What you need to do:
Examine each line in the records below for the word "sculpture". Report how many lines contain it, and nothing else.
Segment Open
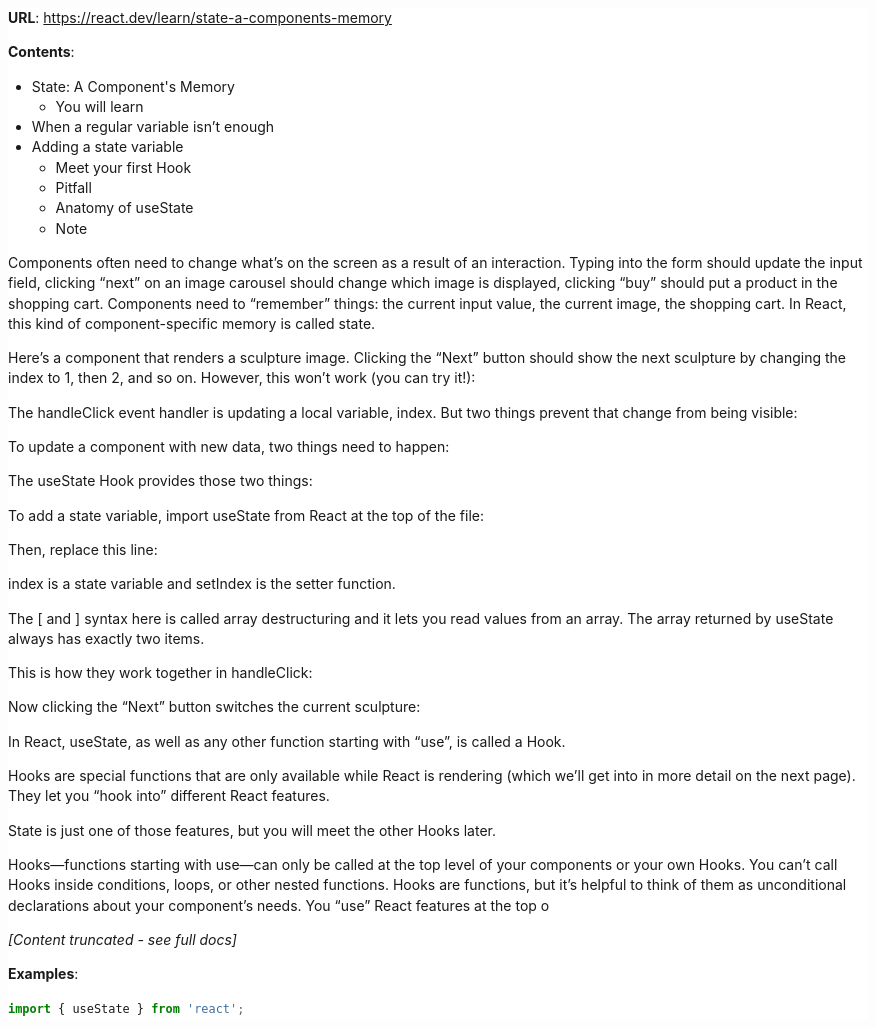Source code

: **URL**: https://react.dev/learn/state-a-components-memory

**Contents**:
- State: A Component's Memory
  - You will learn
- When a regular variable isn’t enough
- Adding a state variable
  - Meet your first Hook
  - Pitfall
  - Anatomy of useState
  - Note

Components often need to change what’s on the screen as a result of an interaction. Typing into the form should update the input field, clicking “next” on an image carousel should change which image is displayed, clicking “buy” should put a product in the shopping cart. Components need to “remember” things: the current input value, the current image, the shopping cart. In React, this kind of component-specific memory is called state.

Here’s a component that renders a sculpture image. Clicking the “Next” button should show the next sculpture by changing the index to 1, then 2, and so on. However, this won’t work (you can try it!):

The handleClick event handler is updating a local variable, index. But two things prevent that change from being visible:

To update a component with new data, two things need to happen:

The useState Hook provides those two things:

To add a state variable, import useState from React at the top of the file:

Then, replace this line:

index is a state variable and setIndex is the setter function.

The [ and ] syntax here is called array destructuring and it lets you read values from an array. The array returned by useState always has exactly two items.

This is how they work together in handleClick:

Now clicking the “Next” button switches the current sculpture:

In React, useState, as well as any other function starting with “use”, is called a Hook.

Hooks are special functions that are only available while React is rendering (which we’ll get into in more detail on the next page). They let you “hook into” different React features.

State is just one of those features, but you will meet the other Hooks later.

Hooks—functions starting with use—can only be called at the top level of your components or your own Hooks. You can’t call Hooks inside conditions, loops, or other nested functions. Hooks are functions, but it’s helpful to think of them as unconditional declarations about your component’s needs. You “use” React features at the top o

*[Content truncated - see full docs]*

**Examples**:

```python
import { useState } from 'react';
```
Segment Closed
Result of this exercise:
2